Mayor of Spanish Village Marvels at Five Day Illegal Pop Up Rave

Beginning on Friday (December 30) and wrapping up on Wednesday (January 4), an illegal rave in the village of La Peza in Granada, Spain attracted over 5,000 people according to the Guardian. According to reports: tents, stalls, caravans and a whopping SEVEN stages pop up out of nowhere less than a mile from the village centre.

La Peza is a municipality in the southern region of Granada, Spain, set within the foothills of the Sierra Nevada mountains. It is small town with a population of 1,200, which ended up hosted five times as many people during this event according to Fernando Álvarez, the mayor of La Peza’s municipality.
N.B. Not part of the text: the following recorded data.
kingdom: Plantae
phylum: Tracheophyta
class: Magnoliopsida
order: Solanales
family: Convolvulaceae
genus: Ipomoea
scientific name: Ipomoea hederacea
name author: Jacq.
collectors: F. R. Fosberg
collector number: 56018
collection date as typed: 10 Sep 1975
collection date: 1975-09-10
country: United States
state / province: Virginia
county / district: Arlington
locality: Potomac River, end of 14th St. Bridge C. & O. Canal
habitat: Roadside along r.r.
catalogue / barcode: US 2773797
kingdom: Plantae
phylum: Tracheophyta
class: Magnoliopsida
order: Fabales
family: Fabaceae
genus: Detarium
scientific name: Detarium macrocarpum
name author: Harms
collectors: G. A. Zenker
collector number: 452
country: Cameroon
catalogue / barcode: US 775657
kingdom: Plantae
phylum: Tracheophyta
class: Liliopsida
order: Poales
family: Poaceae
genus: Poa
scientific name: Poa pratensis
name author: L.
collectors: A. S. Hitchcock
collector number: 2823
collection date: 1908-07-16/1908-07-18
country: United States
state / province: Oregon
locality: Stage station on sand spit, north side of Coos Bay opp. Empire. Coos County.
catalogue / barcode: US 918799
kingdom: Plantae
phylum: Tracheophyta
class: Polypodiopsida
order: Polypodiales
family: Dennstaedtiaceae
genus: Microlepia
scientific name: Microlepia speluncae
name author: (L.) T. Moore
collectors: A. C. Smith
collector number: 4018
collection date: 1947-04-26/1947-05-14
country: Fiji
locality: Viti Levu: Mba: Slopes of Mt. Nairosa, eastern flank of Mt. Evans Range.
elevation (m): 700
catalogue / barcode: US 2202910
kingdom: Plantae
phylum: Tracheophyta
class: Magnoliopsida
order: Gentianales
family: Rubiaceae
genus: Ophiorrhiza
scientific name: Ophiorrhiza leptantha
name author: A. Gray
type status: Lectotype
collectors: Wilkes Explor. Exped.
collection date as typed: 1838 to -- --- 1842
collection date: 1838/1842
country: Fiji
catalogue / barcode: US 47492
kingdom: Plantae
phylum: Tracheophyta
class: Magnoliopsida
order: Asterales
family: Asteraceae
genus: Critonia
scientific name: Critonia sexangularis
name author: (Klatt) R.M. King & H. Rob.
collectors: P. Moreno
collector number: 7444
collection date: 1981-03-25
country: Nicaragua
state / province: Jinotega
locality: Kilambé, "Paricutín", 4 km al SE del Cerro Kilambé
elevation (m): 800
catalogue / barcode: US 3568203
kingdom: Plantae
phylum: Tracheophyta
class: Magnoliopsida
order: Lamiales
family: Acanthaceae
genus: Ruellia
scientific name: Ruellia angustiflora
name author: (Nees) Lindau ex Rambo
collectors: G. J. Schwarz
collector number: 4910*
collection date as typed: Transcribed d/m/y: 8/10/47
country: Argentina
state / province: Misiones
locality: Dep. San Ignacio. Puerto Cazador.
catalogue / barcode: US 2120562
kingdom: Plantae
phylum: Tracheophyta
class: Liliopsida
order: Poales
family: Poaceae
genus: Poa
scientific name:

Attendees were said to have come mostly from Spain, with ravers coming from as far as Italy and The Netherlands. Given the way this played out, we won’t know for sure.

Álvarez told The Guardian that it was “magnificently organized.” The site was a kin to a small pop-up town which included a bakery, pizzeria, clothing shops, people who would braid your hair, He marveled at the fact that they managed to set that all up in the span of a few hours. The mayor went on to suggest that the giant party could benefit the village in the future (but maybe not as large in scale). He added: “We got six days of entertainment out of it, but we also recognise that this incident has given us a bit of publicity and put us on the map.”

Local authorities were contacted once the party got underway, and police decided that it would be safer to keep the party contained, rather than attempt to evict 5,000 ravers. Once a perimeter was set, Spanish police prevented additional people from entering the rave. Reports say the rave was mostly peaceful, with only a small number of arrests for resisting authority and drug-related offences according to The Guardian’s report.